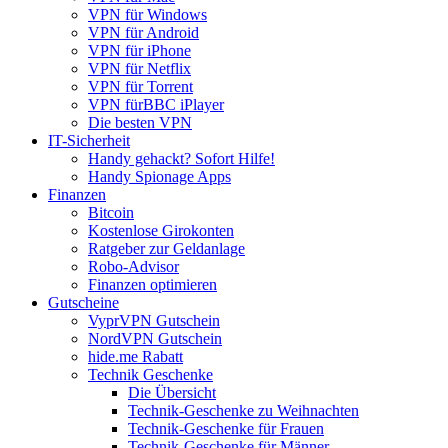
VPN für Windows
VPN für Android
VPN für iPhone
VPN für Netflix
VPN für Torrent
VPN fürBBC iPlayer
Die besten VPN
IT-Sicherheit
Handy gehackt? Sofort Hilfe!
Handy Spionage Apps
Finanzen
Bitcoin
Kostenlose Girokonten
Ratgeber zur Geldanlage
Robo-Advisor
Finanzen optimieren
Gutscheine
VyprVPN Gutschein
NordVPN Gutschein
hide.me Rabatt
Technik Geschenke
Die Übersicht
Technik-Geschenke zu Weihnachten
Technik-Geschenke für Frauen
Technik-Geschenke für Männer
---
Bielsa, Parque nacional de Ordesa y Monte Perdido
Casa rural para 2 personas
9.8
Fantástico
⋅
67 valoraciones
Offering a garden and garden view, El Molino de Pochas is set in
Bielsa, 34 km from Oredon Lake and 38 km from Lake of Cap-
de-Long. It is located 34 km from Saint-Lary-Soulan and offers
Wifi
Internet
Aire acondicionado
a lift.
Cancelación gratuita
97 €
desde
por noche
==
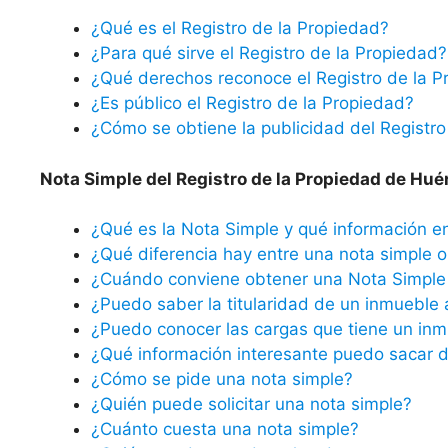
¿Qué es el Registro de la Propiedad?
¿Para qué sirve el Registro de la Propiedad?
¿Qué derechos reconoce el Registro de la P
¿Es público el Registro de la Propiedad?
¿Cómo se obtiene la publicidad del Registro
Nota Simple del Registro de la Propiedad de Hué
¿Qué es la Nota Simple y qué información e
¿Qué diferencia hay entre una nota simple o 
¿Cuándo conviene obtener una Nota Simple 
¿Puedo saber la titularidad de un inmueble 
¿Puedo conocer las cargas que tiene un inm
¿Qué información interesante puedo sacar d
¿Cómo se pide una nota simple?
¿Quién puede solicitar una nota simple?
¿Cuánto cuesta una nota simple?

## ABOUT THIS TASK
Return the lines of the material unchanged, starting with the line that contains "VPN für Windows" and going on through the line that contains "Technik-Geschenke für Männer". Include both of those lines.

## WRITTEN REPLY
VPN für Windows
VPN für Android
VPN für iPhone
VPN für Netflix
VPN für Torrent
VPN fürBBC iPlayer
Die besten VPN
IT-Sicherheit
Handy gehackt? Sofort Hilfe!
Handy Spionage Apps
Finanzen
Bitcoin
Kostenlose Girokonten
Ratgeber zur Geldanlage
Robo-Advisor
Finanzen optimieren
Gutscheine
VyprVPN Gutschein
NordVPN Gutschein
hide.me Rabatt
Technik Geschenke
Die Übersicht
Technik-Geschenke zu Weihnachten
Technik-Geschenke für Frauen
Technik-Geschenke für Männer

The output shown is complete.